Abstract
DNA barcodes are standardized sequences that range between 400-800 bp,
vary at different taxonomic levels, and make it possible to identify
individuals of species that have been previously assigned taxonomically.
Several barcodes have been identified in different groups in the tree of
life. However, there are groups that lack an accurate DNA marker, and
even more so, accurate strategies that enable verification of their
taxonomic affiliation. Several DNA barcodes have been postulated for
plants, nonetheless, their classification potential has not been
evaluated for metabarcoding, and as a result, it would appear as no one
of them excels above the others in this area. One tool that has recently
gained traction is Naïve Bayesian Classifiers; this type of classifier
is based on the independence of attributes and the allocation of
categories in each context.
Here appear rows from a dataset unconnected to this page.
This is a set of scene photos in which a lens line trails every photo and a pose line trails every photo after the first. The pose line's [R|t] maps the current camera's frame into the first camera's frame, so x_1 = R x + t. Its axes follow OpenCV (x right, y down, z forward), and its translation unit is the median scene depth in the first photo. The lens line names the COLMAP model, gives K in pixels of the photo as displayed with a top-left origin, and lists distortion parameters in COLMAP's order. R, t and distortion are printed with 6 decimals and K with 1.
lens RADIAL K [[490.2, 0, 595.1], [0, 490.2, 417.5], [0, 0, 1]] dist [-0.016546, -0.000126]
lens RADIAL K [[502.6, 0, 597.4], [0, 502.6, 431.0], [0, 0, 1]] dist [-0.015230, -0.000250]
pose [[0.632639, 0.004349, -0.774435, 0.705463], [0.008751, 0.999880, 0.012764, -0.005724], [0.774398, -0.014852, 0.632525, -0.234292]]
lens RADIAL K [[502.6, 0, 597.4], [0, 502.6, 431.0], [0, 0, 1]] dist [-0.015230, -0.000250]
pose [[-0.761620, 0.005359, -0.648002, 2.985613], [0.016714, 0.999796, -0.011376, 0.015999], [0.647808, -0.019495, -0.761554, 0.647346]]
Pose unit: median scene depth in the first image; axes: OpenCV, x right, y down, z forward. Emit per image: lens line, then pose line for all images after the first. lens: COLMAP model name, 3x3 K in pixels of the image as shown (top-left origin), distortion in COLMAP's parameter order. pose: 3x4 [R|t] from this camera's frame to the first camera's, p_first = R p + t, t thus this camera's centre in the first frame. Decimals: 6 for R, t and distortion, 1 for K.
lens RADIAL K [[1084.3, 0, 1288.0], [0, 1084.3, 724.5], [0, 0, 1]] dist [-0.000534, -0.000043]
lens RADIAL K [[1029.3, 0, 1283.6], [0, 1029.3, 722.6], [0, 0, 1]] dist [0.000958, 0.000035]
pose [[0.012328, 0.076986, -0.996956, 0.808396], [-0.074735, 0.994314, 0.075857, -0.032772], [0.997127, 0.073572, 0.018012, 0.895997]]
The present study aims at evaluating the
classification power of several plant genetic markers that have been
proposed as barcodes (trnL, rpoB, rbcL, matK, psbA-trnH and
psbK) using a Naïve Bayesian Classifier, in order to determine
the markers with higher performance at different taxonomic levels for
metabarcoding analysis and to identify problematic genera at the time of
species assignment. We propose matK and trnL as potential
candidates up to the genus assignment. Some problematic genera
(Aegilops, Gueldenstaedtia, Helianthus, Oryza, Shorea,
Thysananthus and Triticum) within certain families in a sample
could lead to misclassification no matter which marker is used. Finally,
we propose recommendations when performing taxonomic identification
analysis of plants in samples with multiple individuals.